**Texto fornecido**:
"""

"Faço-lhe notar que um ser humano que não sonha é como um corpo que não transpira: armazena uma porção de toxinas"
Truman Capote

8.02.2009

Tagarelice...


A utilização de transporte públicos tem vantagens inestimáveis. Andar a pé, também, mas fiquemo-nos agora pelas virtualidades dos transportes públicos. As inúmeras vantagens que se extraem da utilização dos ditos, prendem-se com motivos que o senso comum rapidamente apreende e faz seus – com razão, diga-se – como sejam o contributo para a diminuição dos níveis de CO2. Esta razão, só por si devia mobilizar, sem reticências os cidadãos e levá-los a trocar o transporte individual – egoísta, poluidor e entupidor das artérias das cidades – inúmeras vezes abusivo e desnecessário. A praga dos automóveis nas ruas, é mau para quase tudo… para quem circula nos transportes públicos porque dificulta a progressão destes, para quem anda a pé porque (quantas vezes indevidamente estacionados) dificultam ou impedem a circulação, para quem quer admirar, desfrutar ou fotografar a cidade porque o mais das vezes são “ruído” (em sentido lato…) ou poluição (em sentido lato…) visual nas imagens que se captam.

"""

**Dados fornecidos**:
"""

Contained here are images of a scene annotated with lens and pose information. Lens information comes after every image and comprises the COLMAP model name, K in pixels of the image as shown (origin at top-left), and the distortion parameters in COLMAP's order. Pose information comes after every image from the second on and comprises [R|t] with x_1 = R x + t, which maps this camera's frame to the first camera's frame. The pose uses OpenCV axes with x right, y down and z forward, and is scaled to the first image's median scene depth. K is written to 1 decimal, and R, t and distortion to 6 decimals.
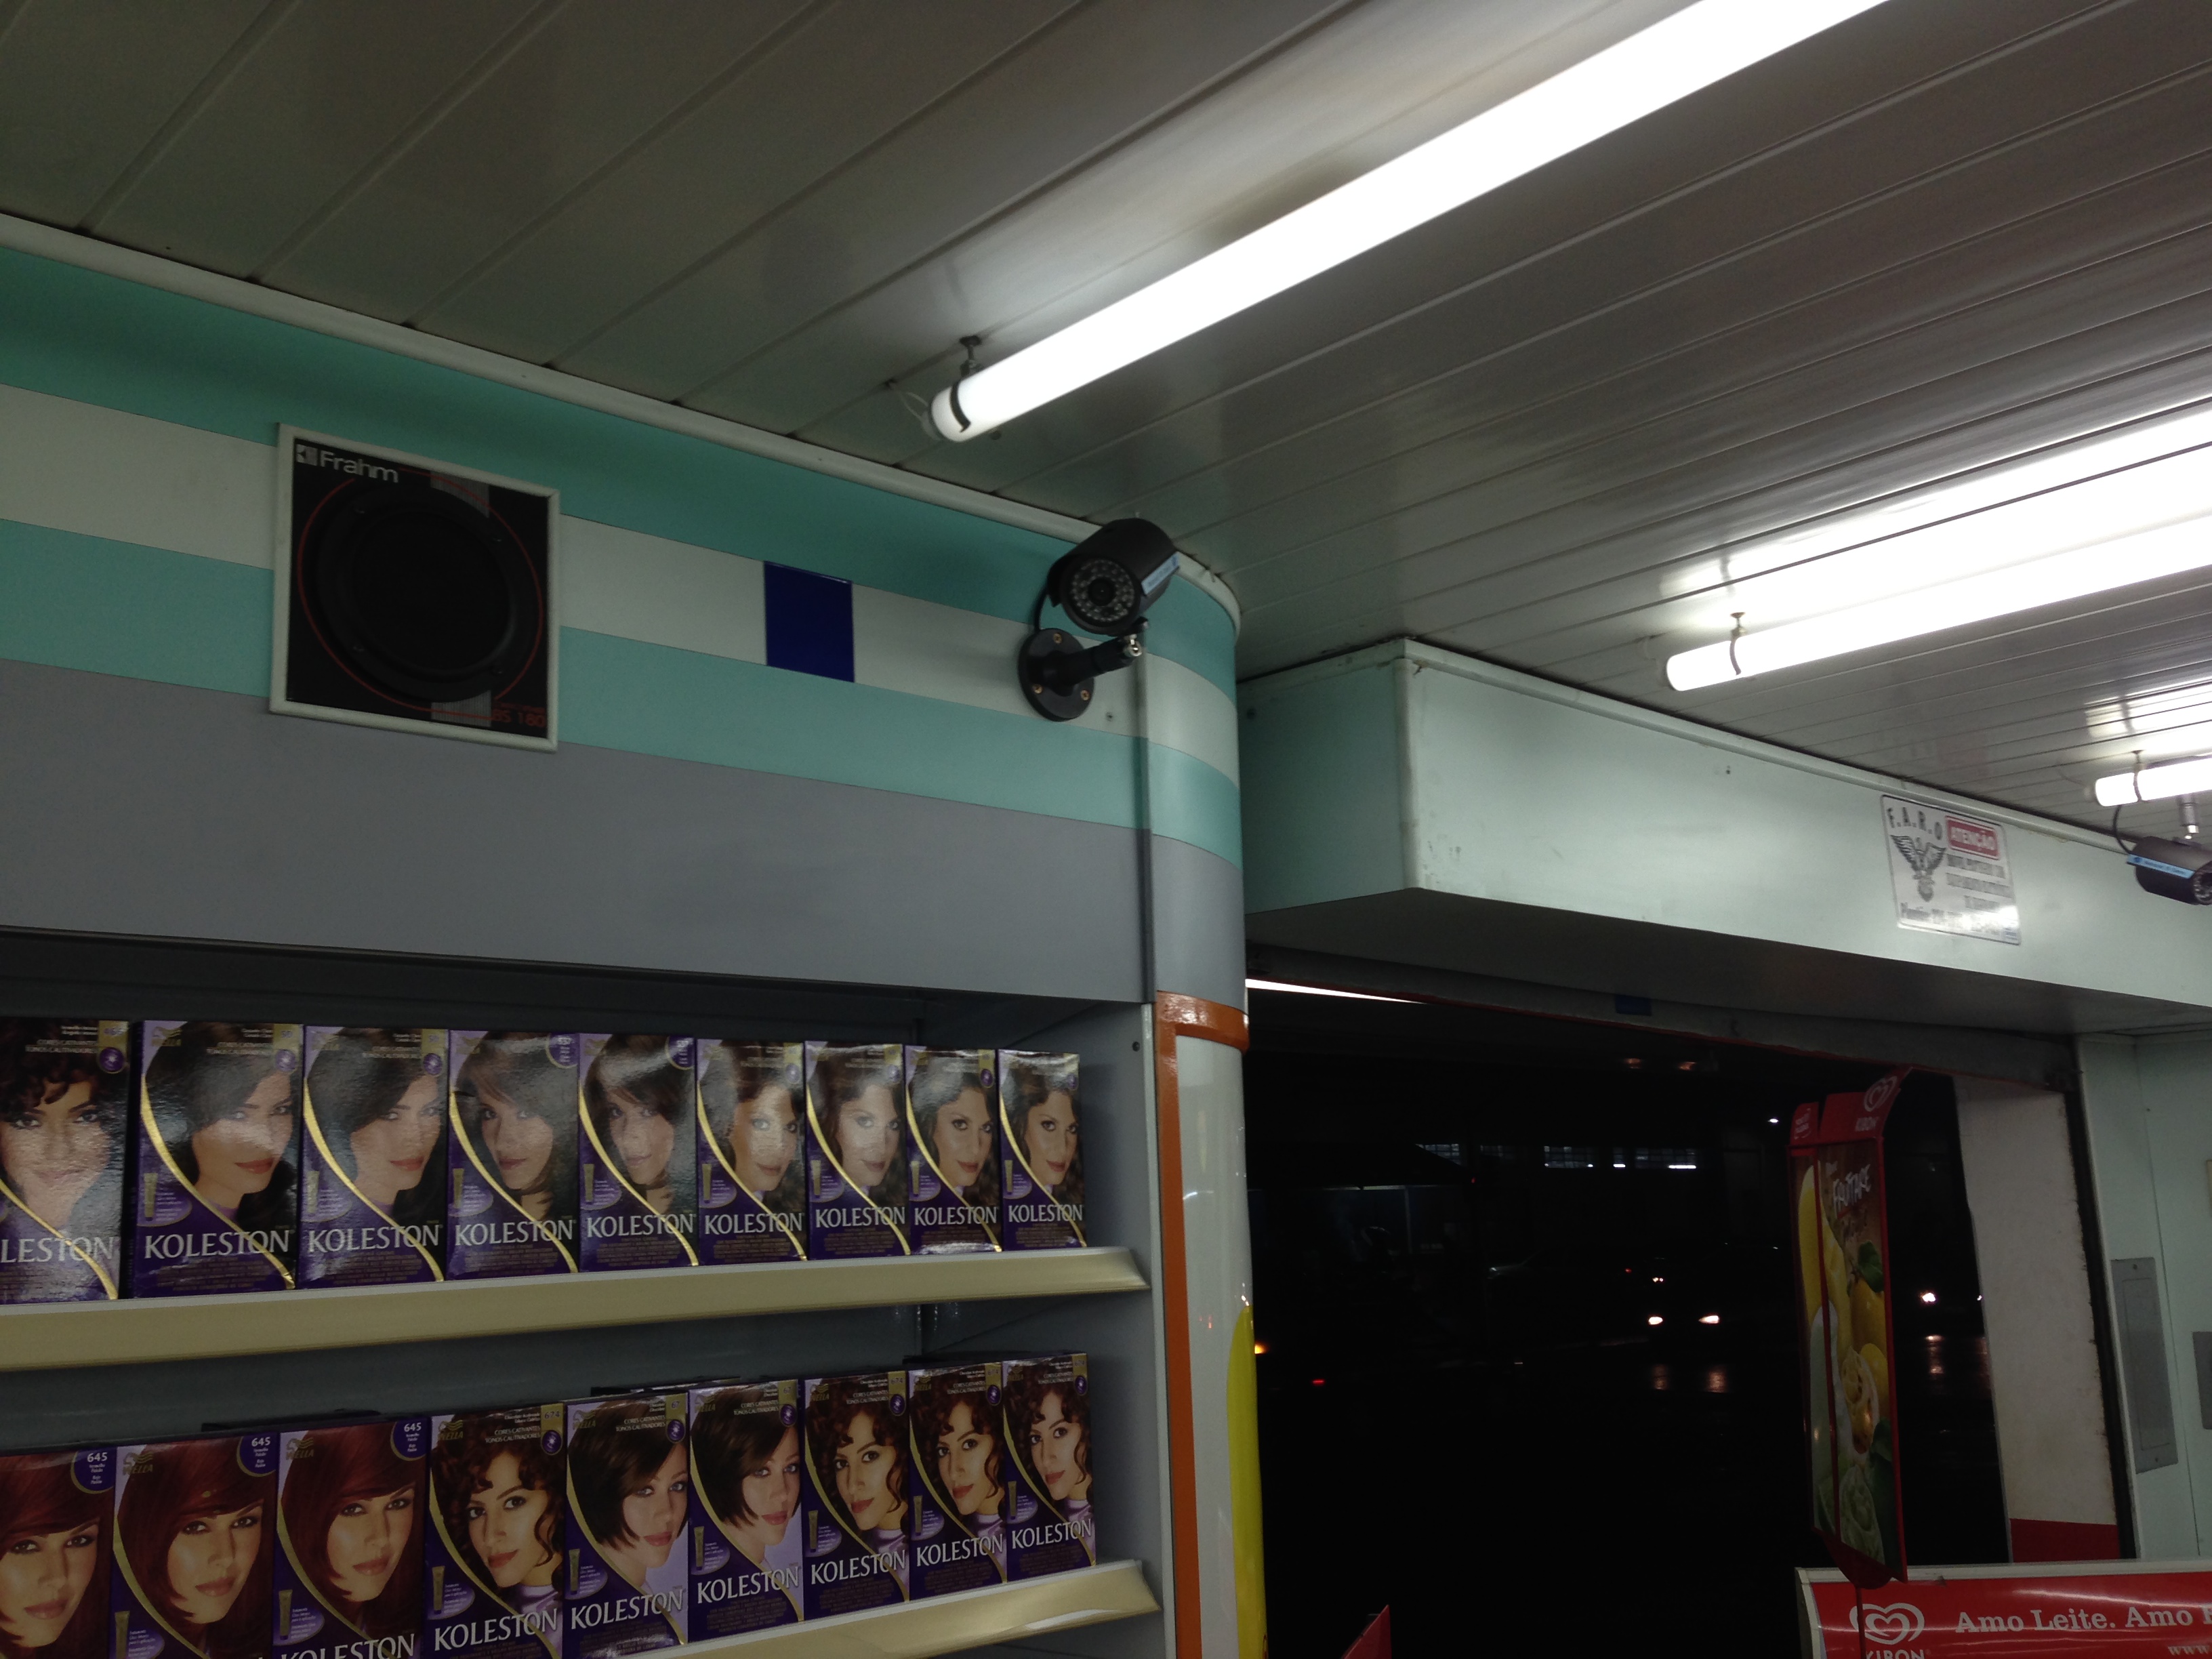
lens RADIAL K [[2066.3, 0, 1102.2], [0, 2066.3, 826.2], [0, 0, 1]] dist [0.041790, 0.000000]
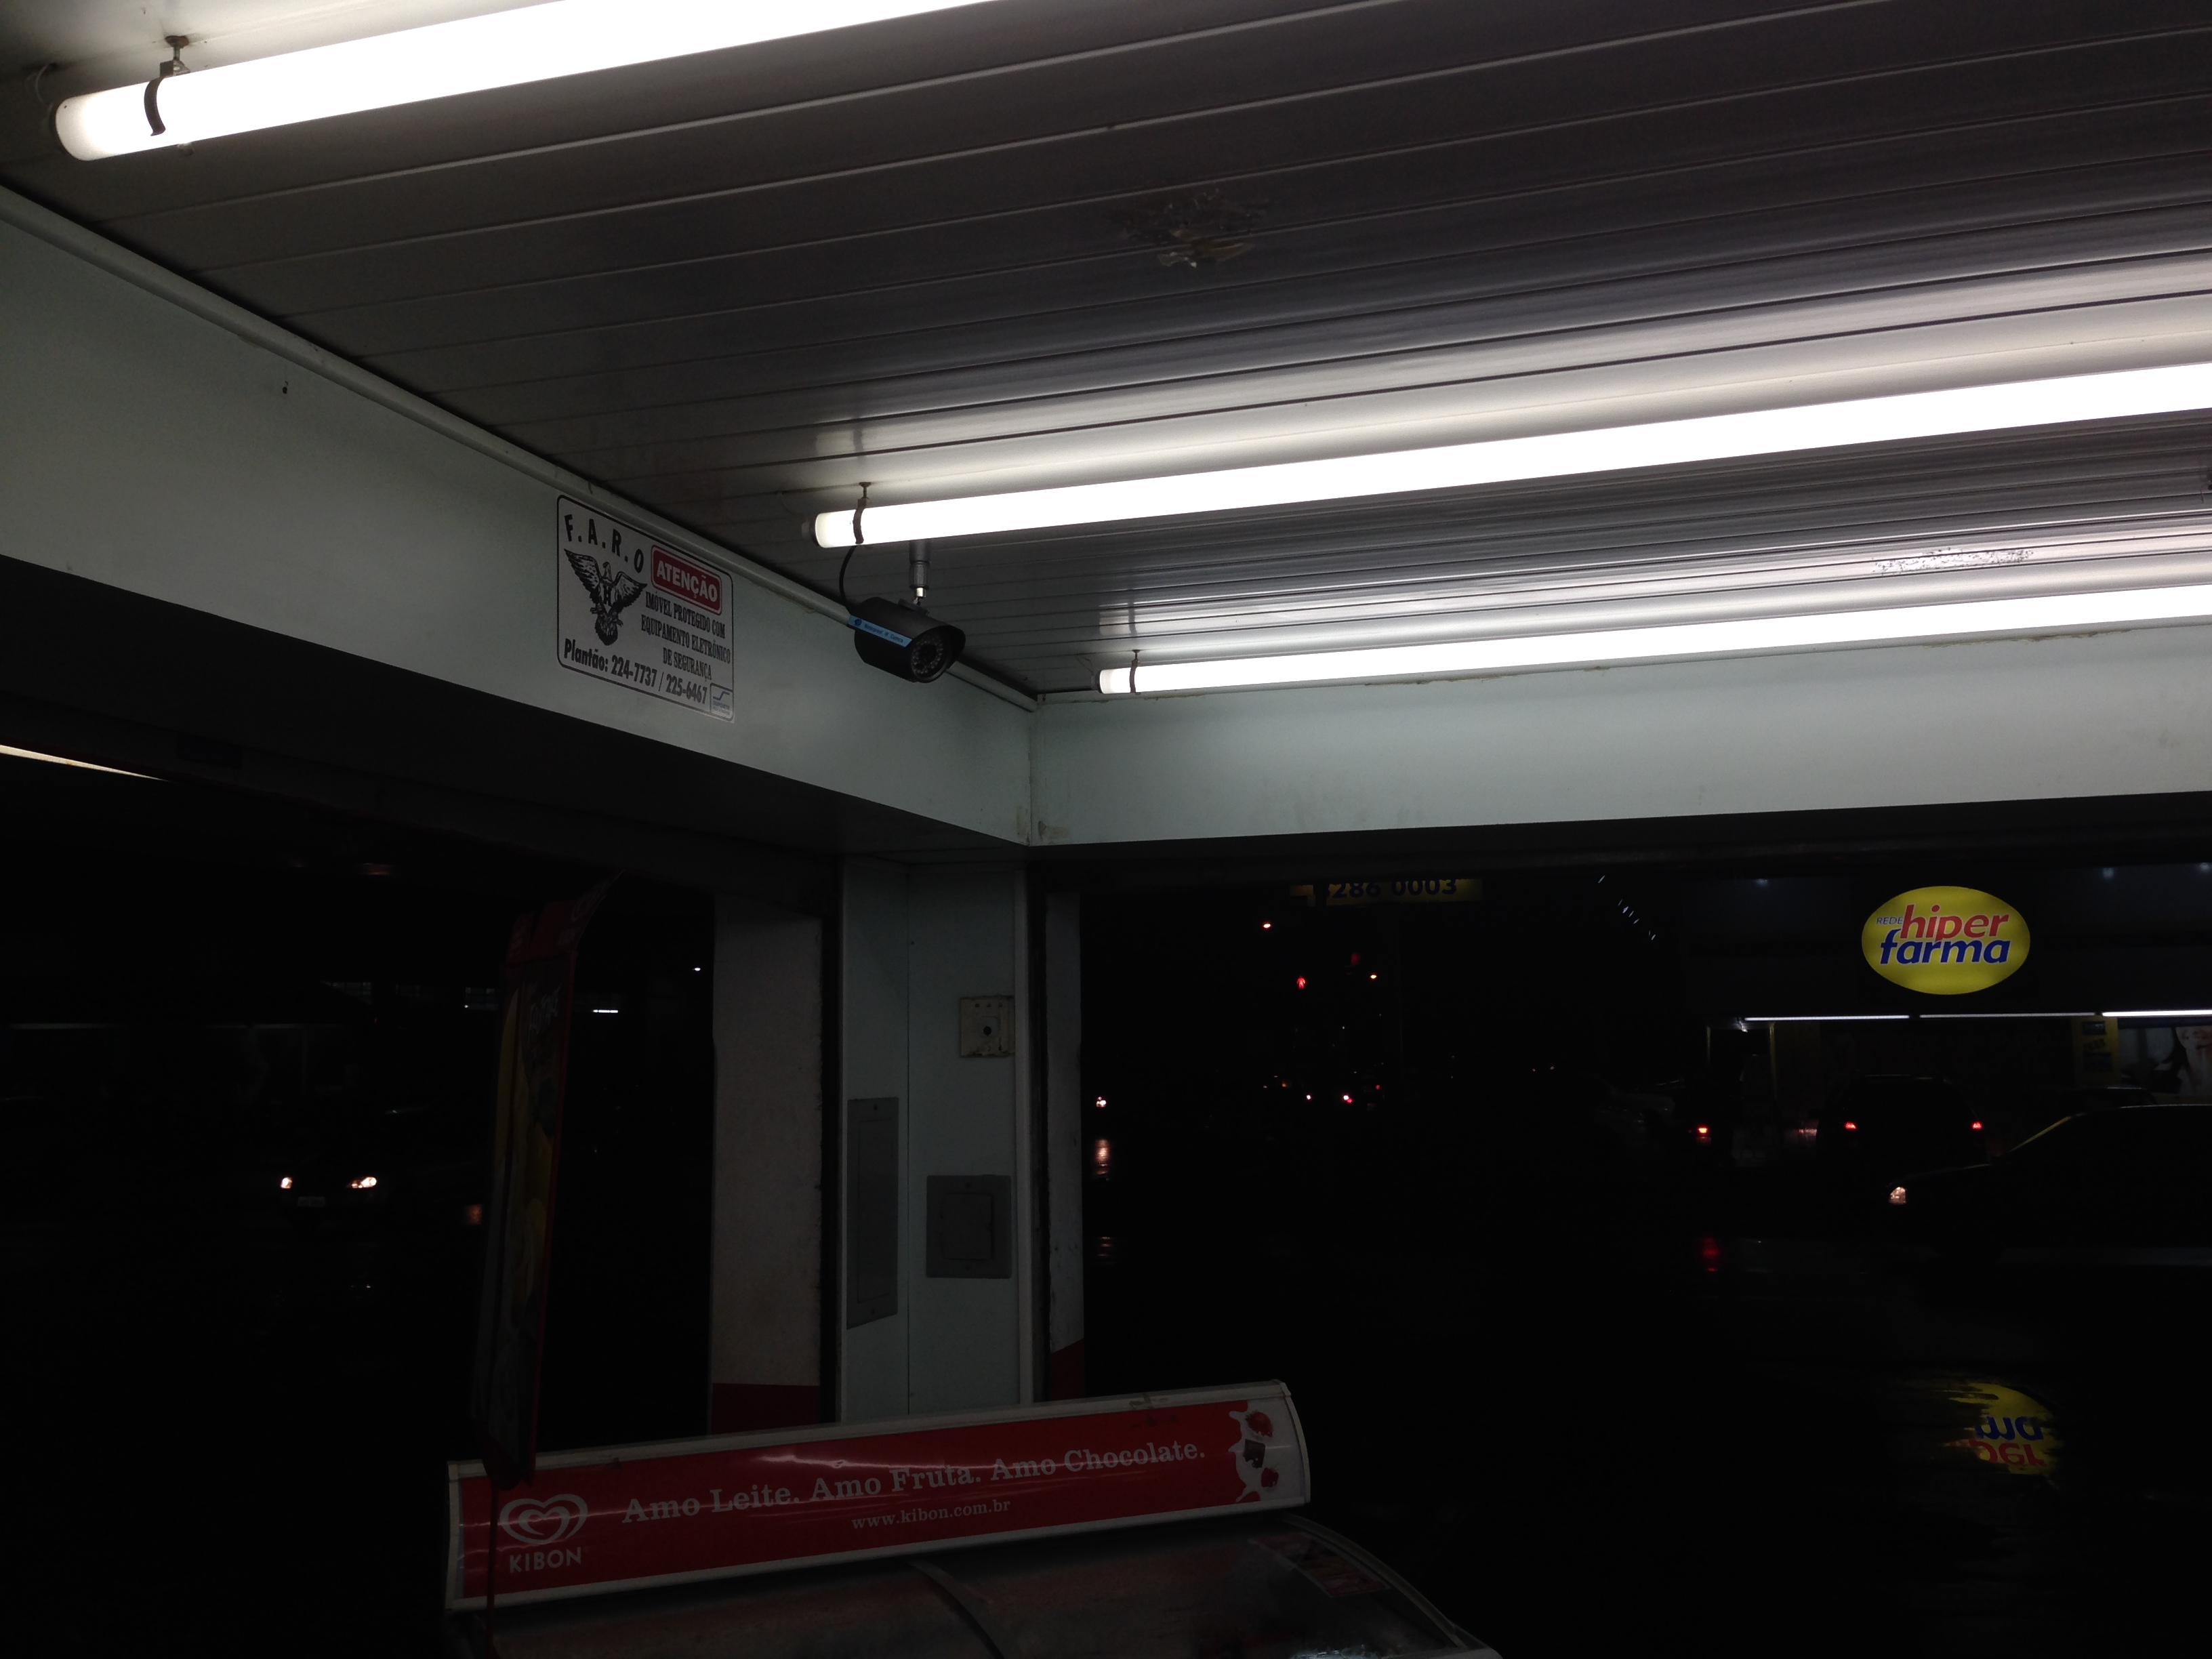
lens RADIAL K [[2066.3, 0, 1106.4], [0, 2066.3, 833.0], [0, 0, 1]] dist [0.041790, 0.000000]
pose [[0.878586, 0.075667, 0.471552, 0.164306], [-0.111051, 0.992673, 0.047620, 0.039950], [-0.464494, -0.094205, 0.880552, 0.182506]]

"""

**Ação requerida**: Dê continuidade ao texto sobre as vantagens dos transportes públicos, a partir da última frase apresentada.

**Espaço de resposta**:
Entretanto perdi-me e já não sei porque é que tudo isto começou!?!

Os transportes públicos, pois… como os cafés-cafés (espécie em extinção, é bom recordá-lo) ou outros lugares públicos são óptimas fontes de inspiração ou recolha de material para escritores e outros observadores. São óptimos locais para ouvir a tagarelice, escutar a opinião pública (porque falham tanto as empresas de sondagens?), para escutar notícias “em primeira mão”, para a bisbilhotice, o diz-que-disse, para fazer propagar boatos e amplificá-los, enfim, também tem destas coisas e temos que saber viver com elas. Assunto recorrente, para além das atribulações do defeso futebolístico, tem sido a gripe A. Não existe quase ninguém que não conheça alguém que a tenha sem contudo perder a dose de desdém e displicência que estas coisas merecem ao cidadão comum descrente em pandemias como nas bonomias do sistema político e dos resultados dos próximos actos eleitorais.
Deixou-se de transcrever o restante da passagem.